▶ **TASK INSTRUCTIONS**: Verbatim output of the lines below is required, with the images omitted.

#### DATA TO PROCESS ####

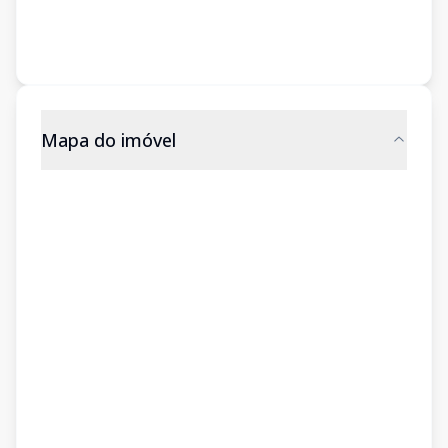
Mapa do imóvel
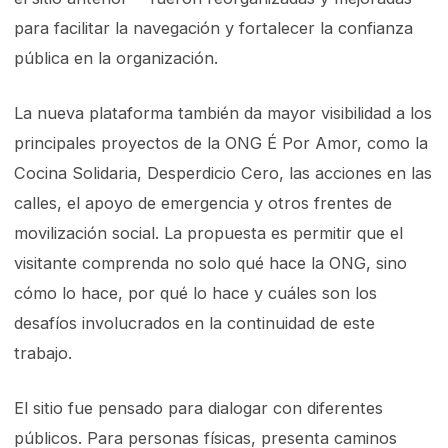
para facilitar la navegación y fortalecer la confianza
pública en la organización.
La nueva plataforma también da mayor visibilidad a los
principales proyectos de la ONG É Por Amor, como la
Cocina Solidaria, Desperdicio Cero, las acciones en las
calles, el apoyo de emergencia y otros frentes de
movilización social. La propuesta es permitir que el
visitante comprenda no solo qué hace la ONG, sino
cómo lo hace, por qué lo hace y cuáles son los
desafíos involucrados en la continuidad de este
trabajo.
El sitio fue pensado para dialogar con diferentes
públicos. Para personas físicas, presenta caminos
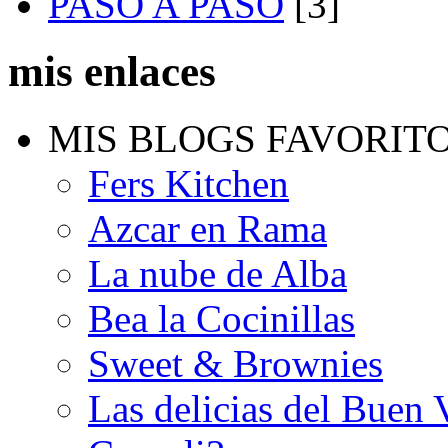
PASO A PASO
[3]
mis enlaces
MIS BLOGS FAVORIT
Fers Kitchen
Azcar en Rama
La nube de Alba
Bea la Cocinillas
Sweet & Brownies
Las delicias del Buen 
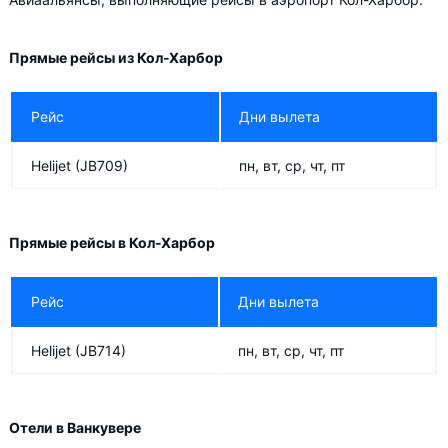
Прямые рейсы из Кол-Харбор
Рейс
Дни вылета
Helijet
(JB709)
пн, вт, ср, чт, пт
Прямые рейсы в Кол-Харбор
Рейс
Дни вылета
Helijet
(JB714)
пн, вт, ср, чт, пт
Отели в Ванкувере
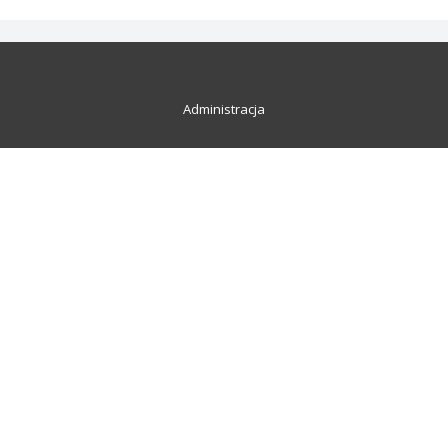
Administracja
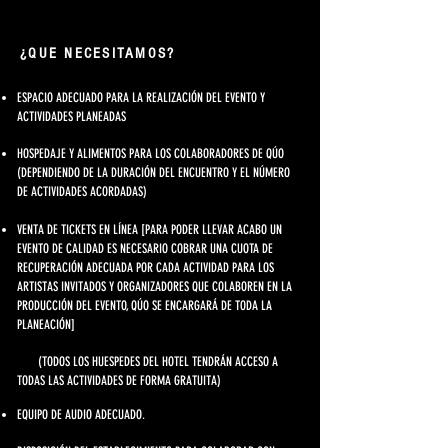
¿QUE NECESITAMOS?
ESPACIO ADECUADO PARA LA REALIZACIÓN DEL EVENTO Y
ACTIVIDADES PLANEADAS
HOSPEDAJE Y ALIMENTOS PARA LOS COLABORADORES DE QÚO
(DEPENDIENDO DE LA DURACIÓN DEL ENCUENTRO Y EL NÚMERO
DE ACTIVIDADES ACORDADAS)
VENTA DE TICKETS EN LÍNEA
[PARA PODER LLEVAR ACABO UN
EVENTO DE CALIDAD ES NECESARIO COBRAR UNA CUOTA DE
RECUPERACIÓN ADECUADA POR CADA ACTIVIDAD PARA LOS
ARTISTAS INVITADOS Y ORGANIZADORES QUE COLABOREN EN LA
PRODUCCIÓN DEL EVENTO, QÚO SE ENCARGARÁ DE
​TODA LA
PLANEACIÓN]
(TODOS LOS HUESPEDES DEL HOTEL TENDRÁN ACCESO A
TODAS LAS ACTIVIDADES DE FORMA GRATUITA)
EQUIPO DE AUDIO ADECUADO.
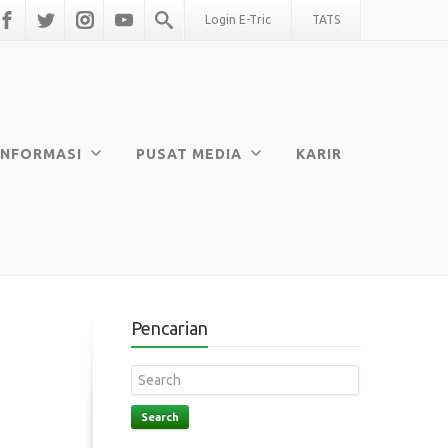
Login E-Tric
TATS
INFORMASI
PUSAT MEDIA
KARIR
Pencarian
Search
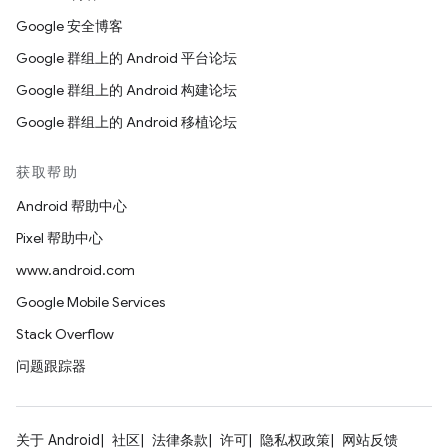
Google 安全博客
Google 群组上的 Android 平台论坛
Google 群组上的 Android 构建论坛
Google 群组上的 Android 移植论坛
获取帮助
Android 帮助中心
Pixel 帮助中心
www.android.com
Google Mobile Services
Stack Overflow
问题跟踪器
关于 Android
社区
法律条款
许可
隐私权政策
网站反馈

####

▶ **SOLUTION BELOW**:
Mapa do imóvel
para facilitar la navegación y fortalecer la confianza
pública en la organización.
La nueva plataforma también da mayor visibilidad a los
principales proyectos de la ONG É Por Amor, como la
Cocina Solidaria, Desperdicio Cero, las acciones en las
calles, el apoyo de emergencia y otros frentes de
movilización social. La propuesta es permitir que el
visitante comprenda no solo qué hace la ONG, sino
cómo lo hace, por qué lo hace y cuáles son los
desafíos involucrados en la continuidad de este
trabajo.
El sitio fue pensado para dialogar con diferentes
públicos. Para personas físicas, presenta caminos
PASO A PASO
[3]
mis enlaces
MIS BLOGS FAVORIT
Fers Kitchen
Azcar en Rama
La nube de Alba
Bea la Cocinillas
Sweet & Brownies
Las delicias del Buen 
Прямые рейсы из Кол-Харбор
Рейс
Дни вылета
Helijet
(JB709)
пн, вт, ср, чт, пт
Прямые рейсы в Кол-Харбор
Рейс
Дни вылета
Helijet
(JB714)
пн, вт, ср, чт, пт
Отели в Ванкувере
Administracja
¿QUE NECESITAMOS?
ESPACIO ADECUADO PARA LA REALIZACIÓN DEL EVENTO Y
ACTIVIDADES PLANEADAS
HOSPEDAJE Y ALIMENTOS PARA LOS COLABORADORES DE QÚO
(DEPENDIENDO DE LA DURACIÓN DEL ENCUENTRO Y EL NÚMERO
DE ACTIVIDADES ACORDADAS)
VENTA DE TICKETS EN LÍNEA
[PARA PODER LLEVAR ACABO UN
EVENTO DE CALIDAD ES NECESARIO COBRAR UNA CUOTA DE
RECUPERACIÓN ADECUADA POR CADA ACTIVIDAD PARA LOS
ARTISTAS INVITADOS Y ORGANIZADORES QUE COLABOREN EN LA
PRODUCCIÓN DEL EVENTO, QÚO SE ENCARGARÁ DE
​TODA LA
PLANEACIÓN]
(TODOS LOS HUESPEDES DEL HOTEL TENDRÁN ACCESO A
TODAS LAS ACTIVIDADES DE FORMA GRATUITA)
EQUIPO DE AUDIO ADECUADO.
Login E-Tric
TATS
INFORMASI
PUSAT MEDIA
KARIR
Pencarian
Search
Google 安全博客
Google 群组上的 Android 平台论坛
Google 群组上的 Android 构建论坛
Google 群组上的 Android 移植论坛
获取帮助
Android 帮助中心
Pixel 帮助中心
www.android.com
Google Mobile Services
Stack Overflow
问题跟踪器
关于 Android
社区
法律条款
许可
隐私权政策
网站反馈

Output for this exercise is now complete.